### TRY IT
Look through the entries below and extract exactly the lines from the one containing "colorectal cancer (adenocarcinoma)" through the one containing "micrograph reveals staining", ends included.

### Collected data entries
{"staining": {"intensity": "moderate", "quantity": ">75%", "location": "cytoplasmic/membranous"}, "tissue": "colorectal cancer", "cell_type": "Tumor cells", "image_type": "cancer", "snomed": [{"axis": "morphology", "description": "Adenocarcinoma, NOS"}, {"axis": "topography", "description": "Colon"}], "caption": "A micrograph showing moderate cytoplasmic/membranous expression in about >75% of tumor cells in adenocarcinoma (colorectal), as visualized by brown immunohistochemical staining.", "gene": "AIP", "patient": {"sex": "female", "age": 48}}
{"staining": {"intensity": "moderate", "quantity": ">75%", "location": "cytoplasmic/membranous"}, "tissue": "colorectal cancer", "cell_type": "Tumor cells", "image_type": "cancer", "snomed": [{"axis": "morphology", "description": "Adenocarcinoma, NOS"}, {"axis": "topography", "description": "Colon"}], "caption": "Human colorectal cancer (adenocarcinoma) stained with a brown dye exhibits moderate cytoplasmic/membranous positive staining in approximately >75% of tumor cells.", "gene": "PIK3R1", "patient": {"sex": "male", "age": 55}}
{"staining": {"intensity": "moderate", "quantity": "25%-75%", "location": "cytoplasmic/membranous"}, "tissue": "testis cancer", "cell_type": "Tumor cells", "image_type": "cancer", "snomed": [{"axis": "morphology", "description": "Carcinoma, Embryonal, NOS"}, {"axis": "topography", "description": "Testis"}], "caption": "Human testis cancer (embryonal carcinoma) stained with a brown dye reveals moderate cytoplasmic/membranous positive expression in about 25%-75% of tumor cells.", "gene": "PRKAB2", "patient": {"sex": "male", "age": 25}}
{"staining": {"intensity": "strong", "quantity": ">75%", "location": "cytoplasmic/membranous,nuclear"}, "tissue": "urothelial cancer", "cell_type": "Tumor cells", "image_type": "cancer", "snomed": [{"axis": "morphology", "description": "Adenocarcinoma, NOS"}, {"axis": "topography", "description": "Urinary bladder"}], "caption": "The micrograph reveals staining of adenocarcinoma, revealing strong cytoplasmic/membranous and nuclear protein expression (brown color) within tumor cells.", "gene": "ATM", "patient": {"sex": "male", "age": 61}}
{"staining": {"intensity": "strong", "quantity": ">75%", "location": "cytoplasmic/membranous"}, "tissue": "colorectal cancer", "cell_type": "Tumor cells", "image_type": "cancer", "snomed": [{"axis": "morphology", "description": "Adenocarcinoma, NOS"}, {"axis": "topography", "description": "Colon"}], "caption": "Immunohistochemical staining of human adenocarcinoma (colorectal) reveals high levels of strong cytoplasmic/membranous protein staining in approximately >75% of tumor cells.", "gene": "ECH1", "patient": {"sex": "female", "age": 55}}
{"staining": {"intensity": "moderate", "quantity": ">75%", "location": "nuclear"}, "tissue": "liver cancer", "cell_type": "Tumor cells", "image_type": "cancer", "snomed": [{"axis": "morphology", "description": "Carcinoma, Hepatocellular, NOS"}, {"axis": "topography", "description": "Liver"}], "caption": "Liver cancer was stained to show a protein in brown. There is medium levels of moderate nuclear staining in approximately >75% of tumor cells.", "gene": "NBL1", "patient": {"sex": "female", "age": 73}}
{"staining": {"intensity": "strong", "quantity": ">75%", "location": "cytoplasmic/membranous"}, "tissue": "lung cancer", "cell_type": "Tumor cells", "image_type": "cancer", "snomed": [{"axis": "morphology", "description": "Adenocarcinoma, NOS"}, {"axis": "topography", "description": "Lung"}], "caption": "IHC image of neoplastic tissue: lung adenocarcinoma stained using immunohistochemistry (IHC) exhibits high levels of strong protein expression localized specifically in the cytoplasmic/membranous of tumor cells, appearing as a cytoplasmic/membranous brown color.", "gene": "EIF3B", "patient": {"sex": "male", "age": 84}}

### ANSWER BOX
{"staining": {"intensity": "moderate", "quantity": ">75%", "location": "cytoplasmic/membranous"}, "tissue": "colorectal cancer", "cell_type": "Tumor cells", "image_type": "cancer", "snomed": [{"axis": "morphology", "description": "Adenocarcinoma, NOS"}, {"axis": "topography", "description": "Colon"}], "caption": "Human colorectal cancer (adenocarcinoma) stained with a brown dye exhibits moderate cytoplasmic/membranous positive staining in approximately >75% of tumor cells.", "gene": "PIK3R1", "patient": {"sex": "male", "age": 55}}
{"staining": {"intensity": "moderate", "quantity": "25%-75%", "location": "cytoplasmic/membranous"}, "tissue": "testis cancer", "cell_type": "Tumor cells", "image_type": "cancer", "snomed": [{"axis": "morphology", "description": "Carcinoma, Embryonal, NOS"}, {"axis": "topography", "description": "Testis"}], "caption": "Human testis cancer (embryonal carcinoma) stained with a brown dye reveals moderate cytoplasmic/membranous positive expression in about 25%-75% of tumor cells.", "gene": "PRKAB2", "patient": {"sex": "male", "age": 25}}
{"staining": {"intensity": "strong", "quantity": ">75%", "location": "cytoplasmic/membranous,nuclear"}, "tissue": "urothelial cancer", "cell_type": "Tumor cells", "image_type": "cancer", "snomed": [{"axis": "morphology", "description": "Adenocarcinoma, NOS"}, {"axis": "topography", "description": "Urinary bladder"}], "caption": "The micrograph reveals staining of adenocarcinoma, revealing strong cytoplasmic/membranous and nuclear protein expression (brown color) within tumor cells.", "gene": "ATM", "patient": {"sex": "male", "age": 61}}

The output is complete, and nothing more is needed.